= Assignment =
Below are entries; output exactly the lines from the one with "- ☁️ **Cloud deployment**" to the one with "- **GitHub Issues**: Bug", both included, and nothing else.

[Dataset excerpts]
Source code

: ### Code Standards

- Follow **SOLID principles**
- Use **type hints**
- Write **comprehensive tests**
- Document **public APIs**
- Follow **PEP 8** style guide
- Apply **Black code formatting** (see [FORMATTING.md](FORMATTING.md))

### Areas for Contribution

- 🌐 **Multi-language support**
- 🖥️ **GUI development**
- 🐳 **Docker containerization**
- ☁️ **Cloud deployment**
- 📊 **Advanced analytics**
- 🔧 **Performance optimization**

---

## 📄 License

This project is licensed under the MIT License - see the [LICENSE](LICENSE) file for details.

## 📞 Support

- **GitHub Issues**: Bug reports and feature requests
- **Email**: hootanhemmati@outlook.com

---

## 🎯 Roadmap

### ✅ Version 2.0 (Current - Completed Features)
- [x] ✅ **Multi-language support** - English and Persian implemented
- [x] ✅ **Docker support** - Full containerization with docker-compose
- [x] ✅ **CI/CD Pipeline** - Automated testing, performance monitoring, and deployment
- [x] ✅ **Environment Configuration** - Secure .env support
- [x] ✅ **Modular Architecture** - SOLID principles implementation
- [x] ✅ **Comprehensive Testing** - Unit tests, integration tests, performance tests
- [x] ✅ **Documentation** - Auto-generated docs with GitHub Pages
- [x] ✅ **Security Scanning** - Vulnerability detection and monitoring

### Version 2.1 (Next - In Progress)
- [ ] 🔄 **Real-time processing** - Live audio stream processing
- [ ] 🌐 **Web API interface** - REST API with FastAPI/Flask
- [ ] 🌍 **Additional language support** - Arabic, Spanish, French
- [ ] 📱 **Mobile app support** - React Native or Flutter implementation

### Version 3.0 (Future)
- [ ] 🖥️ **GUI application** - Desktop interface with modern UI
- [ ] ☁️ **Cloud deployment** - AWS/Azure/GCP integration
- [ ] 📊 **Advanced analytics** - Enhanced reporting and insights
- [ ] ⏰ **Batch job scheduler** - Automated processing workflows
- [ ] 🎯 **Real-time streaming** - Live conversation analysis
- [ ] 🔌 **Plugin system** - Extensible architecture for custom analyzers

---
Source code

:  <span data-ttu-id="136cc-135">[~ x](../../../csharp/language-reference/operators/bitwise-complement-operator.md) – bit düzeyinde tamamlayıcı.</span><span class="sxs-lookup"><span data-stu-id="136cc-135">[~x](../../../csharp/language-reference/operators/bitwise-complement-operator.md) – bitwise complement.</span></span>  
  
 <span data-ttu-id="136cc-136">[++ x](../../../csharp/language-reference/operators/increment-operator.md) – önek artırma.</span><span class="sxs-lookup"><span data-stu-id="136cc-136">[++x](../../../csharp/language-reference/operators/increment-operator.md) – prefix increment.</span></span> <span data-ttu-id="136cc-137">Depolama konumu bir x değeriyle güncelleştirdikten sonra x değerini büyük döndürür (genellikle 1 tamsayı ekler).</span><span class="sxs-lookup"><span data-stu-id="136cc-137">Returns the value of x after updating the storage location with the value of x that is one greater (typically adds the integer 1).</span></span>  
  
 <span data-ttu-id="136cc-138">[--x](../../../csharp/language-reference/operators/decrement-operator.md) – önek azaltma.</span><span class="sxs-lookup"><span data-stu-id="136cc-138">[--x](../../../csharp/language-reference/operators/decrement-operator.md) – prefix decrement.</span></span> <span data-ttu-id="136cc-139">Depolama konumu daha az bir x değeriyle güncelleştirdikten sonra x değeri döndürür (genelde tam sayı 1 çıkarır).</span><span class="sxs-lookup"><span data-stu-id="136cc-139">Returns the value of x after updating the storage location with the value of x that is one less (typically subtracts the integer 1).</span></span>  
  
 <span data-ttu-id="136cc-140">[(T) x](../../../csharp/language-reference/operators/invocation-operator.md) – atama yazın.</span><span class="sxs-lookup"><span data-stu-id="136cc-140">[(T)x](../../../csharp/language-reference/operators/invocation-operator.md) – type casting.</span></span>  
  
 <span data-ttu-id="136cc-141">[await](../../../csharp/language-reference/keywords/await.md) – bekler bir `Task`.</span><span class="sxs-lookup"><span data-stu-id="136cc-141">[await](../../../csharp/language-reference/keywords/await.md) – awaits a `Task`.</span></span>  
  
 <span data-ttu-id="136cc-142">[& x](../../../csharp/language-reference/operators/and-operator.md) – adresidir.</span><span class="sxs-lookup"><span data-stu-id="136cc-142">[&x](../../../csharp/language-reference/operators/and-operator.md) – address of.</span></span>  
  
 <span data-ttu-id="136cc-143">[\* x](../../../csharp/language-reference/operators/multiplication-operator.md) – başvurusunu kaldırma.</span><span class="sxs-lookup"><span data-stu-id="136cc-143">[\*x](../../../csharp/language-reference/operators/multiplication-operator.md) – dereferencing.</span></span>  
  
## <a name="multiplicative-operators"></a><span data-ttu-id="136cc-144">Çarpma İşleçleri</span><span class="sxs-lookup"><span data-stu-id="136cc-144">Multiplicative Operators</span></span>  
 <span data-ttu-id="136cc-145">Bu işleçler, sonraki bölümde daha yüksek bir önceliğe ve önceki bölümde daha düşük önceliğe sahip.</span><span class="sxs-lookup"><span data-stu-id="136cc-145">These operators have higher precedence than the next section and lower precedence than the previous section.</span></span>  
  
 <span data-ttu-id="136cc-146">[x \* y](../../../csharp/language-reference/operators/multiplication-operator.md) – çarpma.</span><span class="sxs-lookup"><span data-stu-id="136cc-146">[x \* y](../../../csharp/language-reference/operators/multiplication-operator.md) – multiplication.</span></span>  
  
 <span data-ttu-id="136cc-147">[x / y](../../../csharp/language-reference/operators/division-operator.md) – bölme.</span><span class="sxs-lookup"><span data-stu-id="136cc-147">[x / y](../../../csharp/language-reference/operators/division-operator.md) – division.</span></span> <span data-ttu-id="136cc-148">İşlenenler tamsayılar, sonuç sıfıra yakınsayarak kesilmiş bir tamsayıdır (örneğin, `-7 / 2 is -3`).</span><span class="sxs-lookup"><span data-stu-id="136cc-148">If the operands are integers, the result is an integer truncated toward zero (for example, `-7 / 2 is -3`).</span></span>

= Exercise solution =
- ☁️ **Cloud deployment**
- 📊 **Advanced analytics**
- 🔧 **Performance optimization**

---

## 📄 License

This project is licensed under the MIT License - see the [LICENSE](LICENSE) file for details.

## 📞 Support

- **GitHub Issues**: Bug reports and feature requests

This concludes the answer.